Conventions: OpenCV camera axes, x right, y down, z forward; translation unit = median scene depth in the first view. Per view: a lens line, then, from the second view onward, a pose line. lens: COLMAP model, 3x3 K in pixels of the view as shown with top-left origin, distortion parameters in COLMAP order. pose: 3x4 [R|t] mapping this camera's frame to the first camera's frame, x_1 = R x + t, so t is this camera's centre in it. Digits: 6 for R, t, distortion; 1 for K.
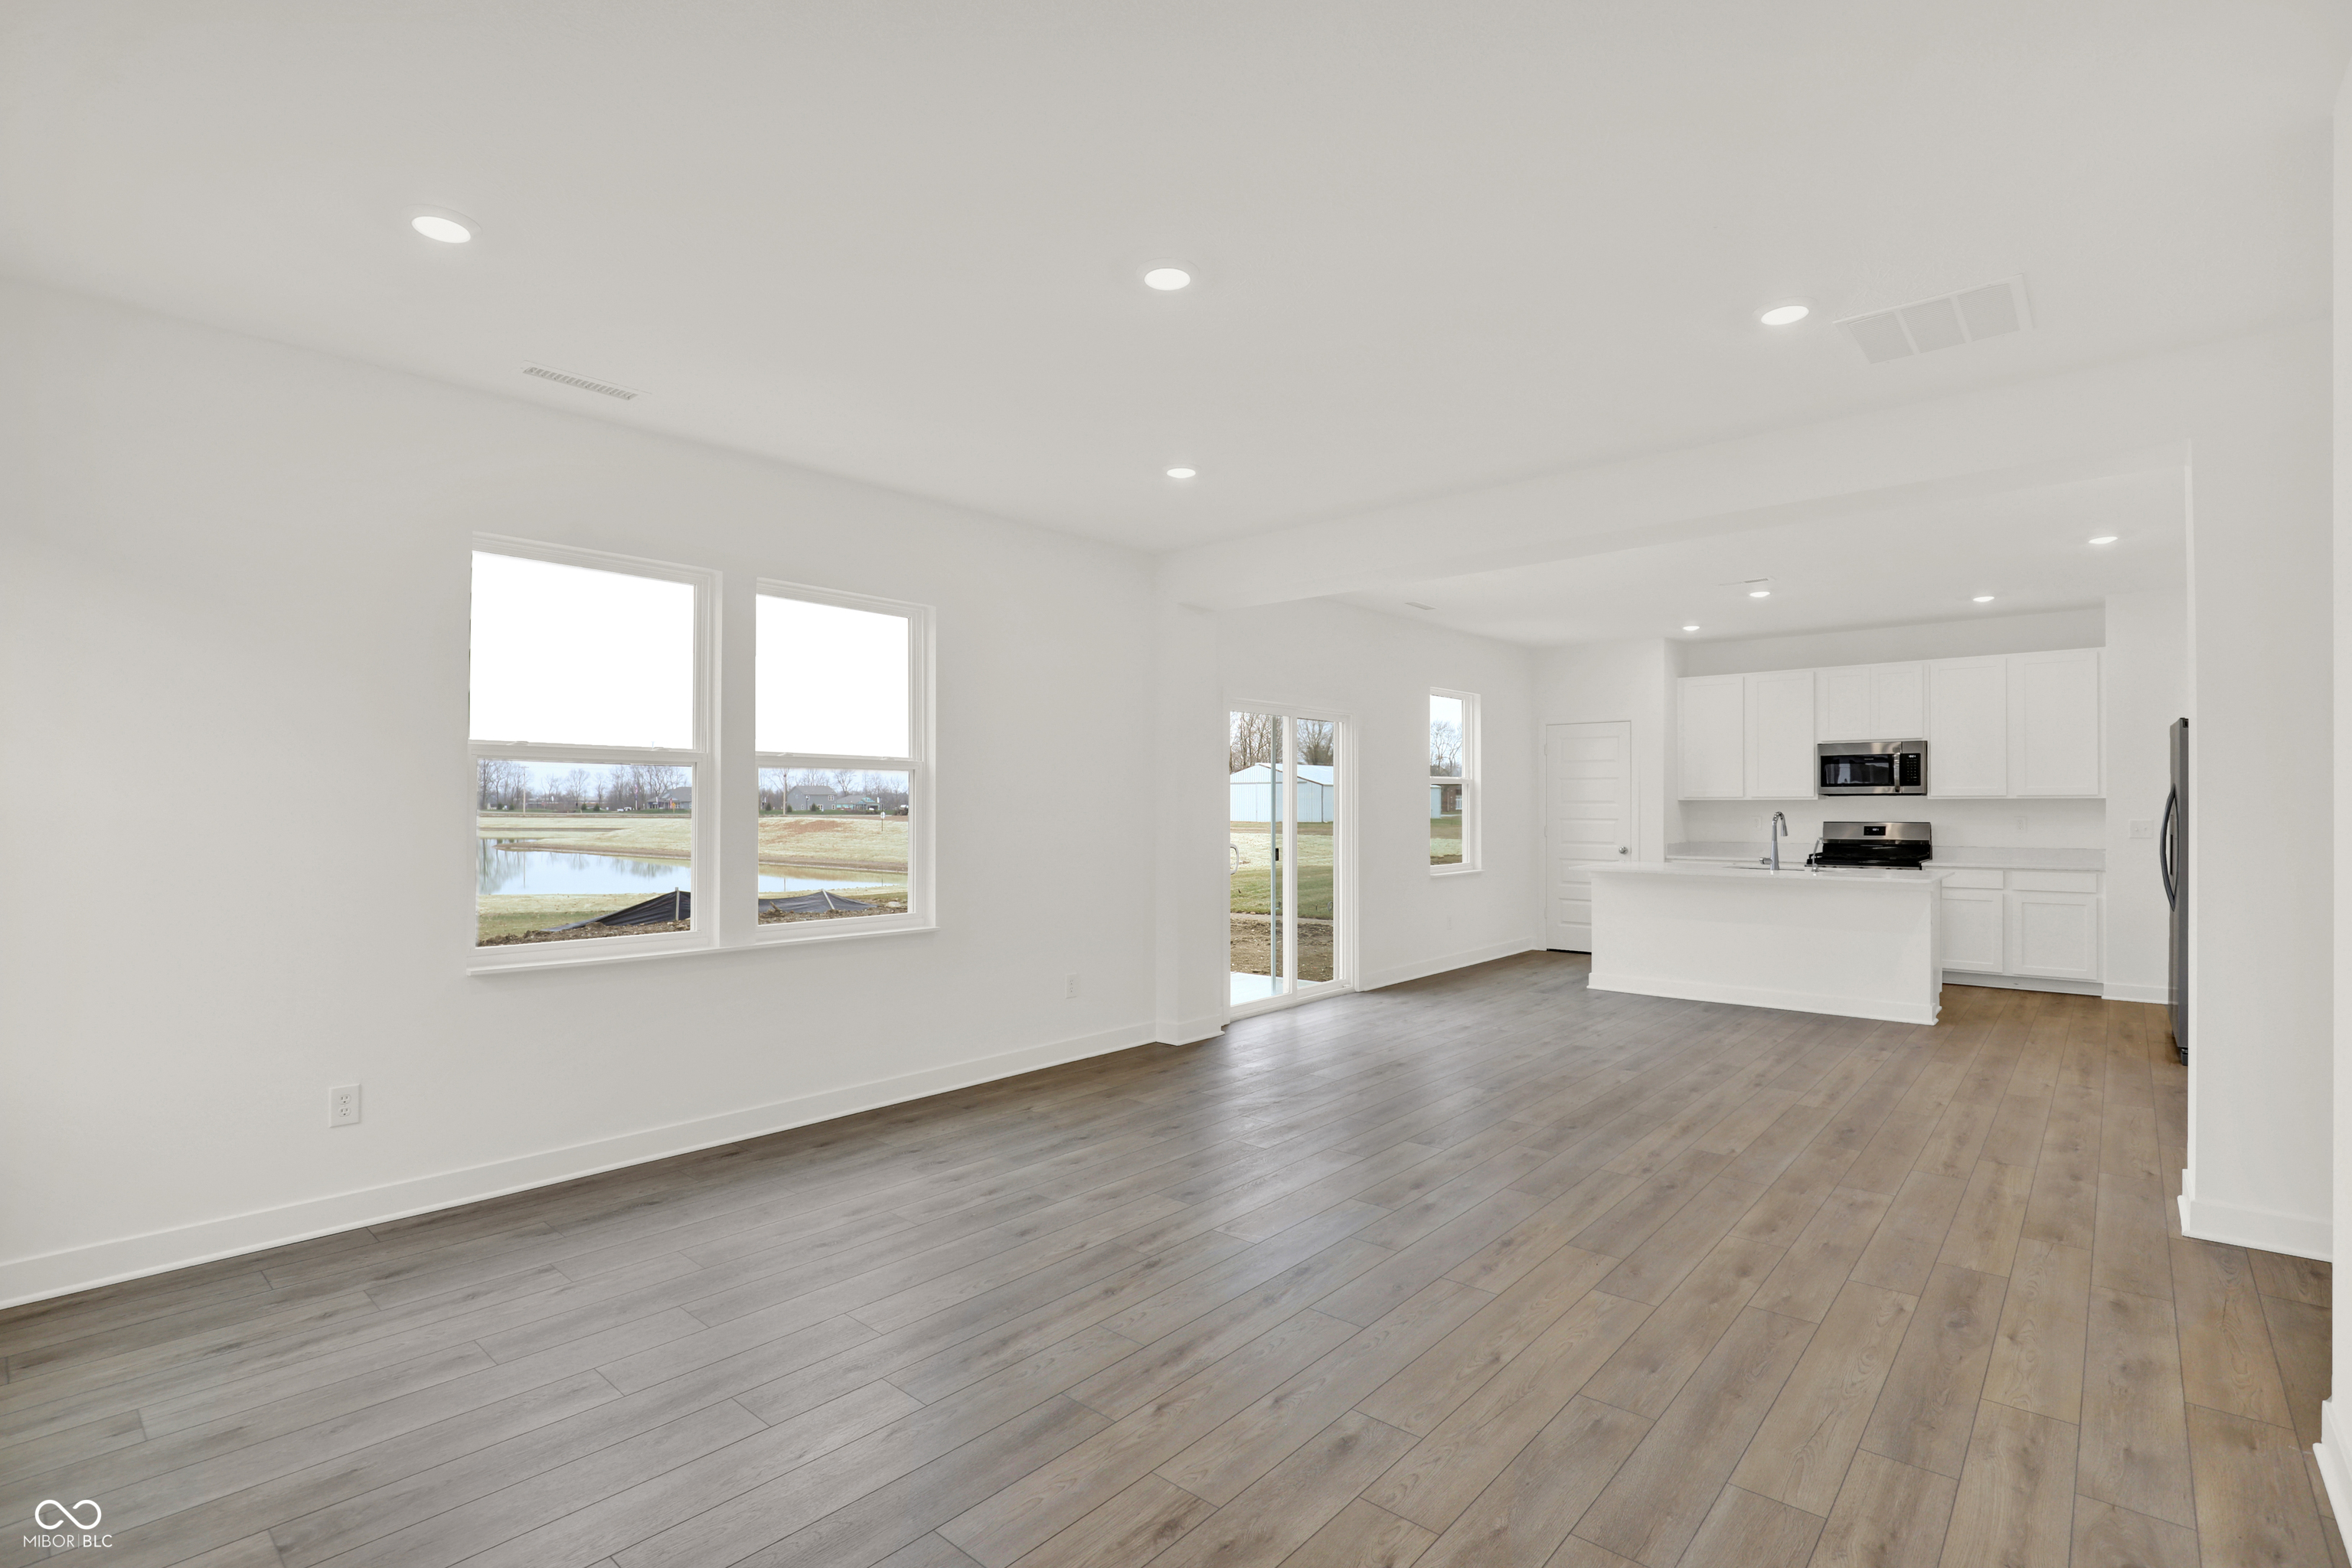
lens RADIAL K [[1108.6, 0, 1181.9], [0, 1108.6, 795.4], [0, 0, 1]] dist [-0.034631, 0.000424]
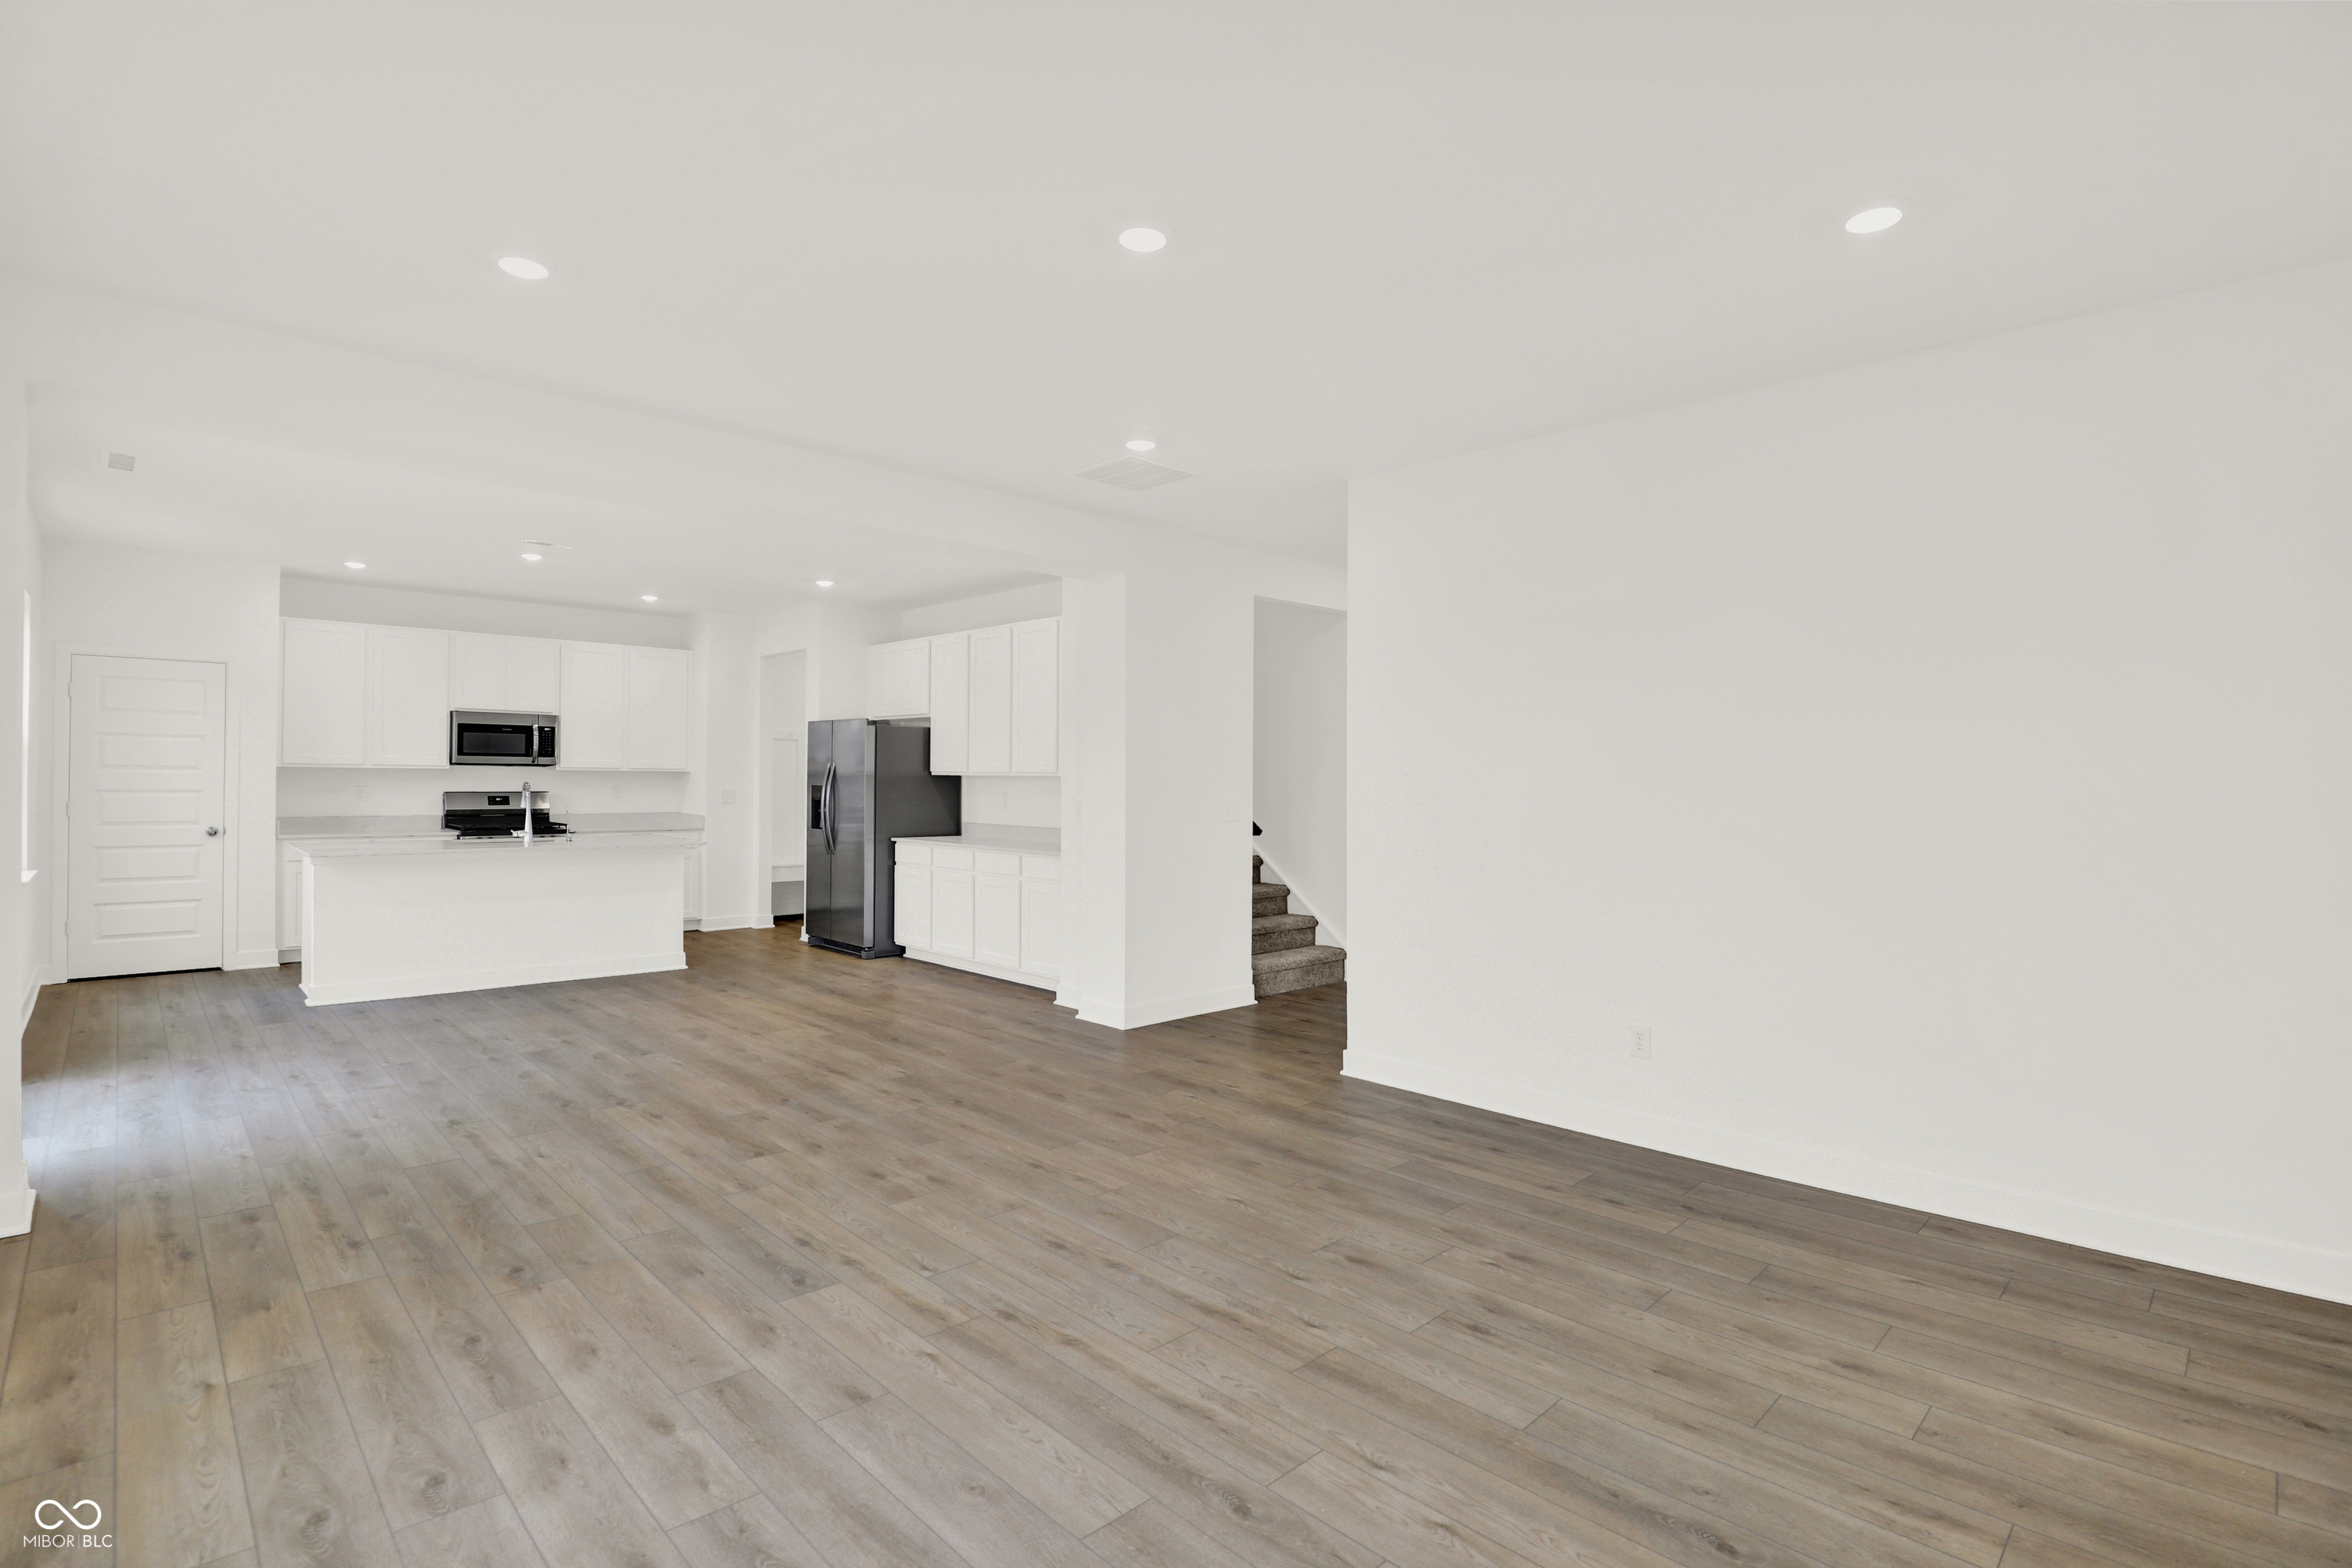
lens RADIAL K [[1108.6, 0, 1181.9], [0, 1108.6, 795.4], [0, 0, 1]] dist [-0.034631, 0.000424]
pose [[0.084438, -0.010403, 0.996374, -0.618188], [-0.018639, 0.999754, 0.012018, 0.007210], [-0.996254, -0.019586, 0.084223, 0.575120]]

---

* [ACTIVITY]:
Using the material above, return every line exactly as it appears, minus the pictures.

* [EXERCISE OUTPUT]:
Conventions: OpenCV camera axes, x right, y down, z forward; translation unit = median scene depth in the first view. Per view: a lens line, then, from the second view onward, a pose line. lens: COLMAP model, 3x3 K in pixels of the view as shown with top-left origin, distortion parameters in COLMAP order. pose: 3x4 [R|t] mapping this camera's frame to the first camera's frame, x_1 = R x + t, so t is this camera's centre in it. Digits: 6 for R, t, distortion; 1 for K.
lens RADIAL K [[1108.6, 0, 1181.9], [0, 1108.6, 795.4], [0, 0, 1]] dist [-0.034631, 0.000424]
lens RADIAL K [[1108.6, 0, 1181.9], [0, 1108.6, 795.4], [0, 0, 1]] dist [-0.034631, 0.000424]
pose [[0.084438, -0.010403, 0.996374, -0.618188], [-0.018639, 0.999754, 0.012018, 0.007210], [-0.996254, -0.019586, 0.084223, 0.575120]]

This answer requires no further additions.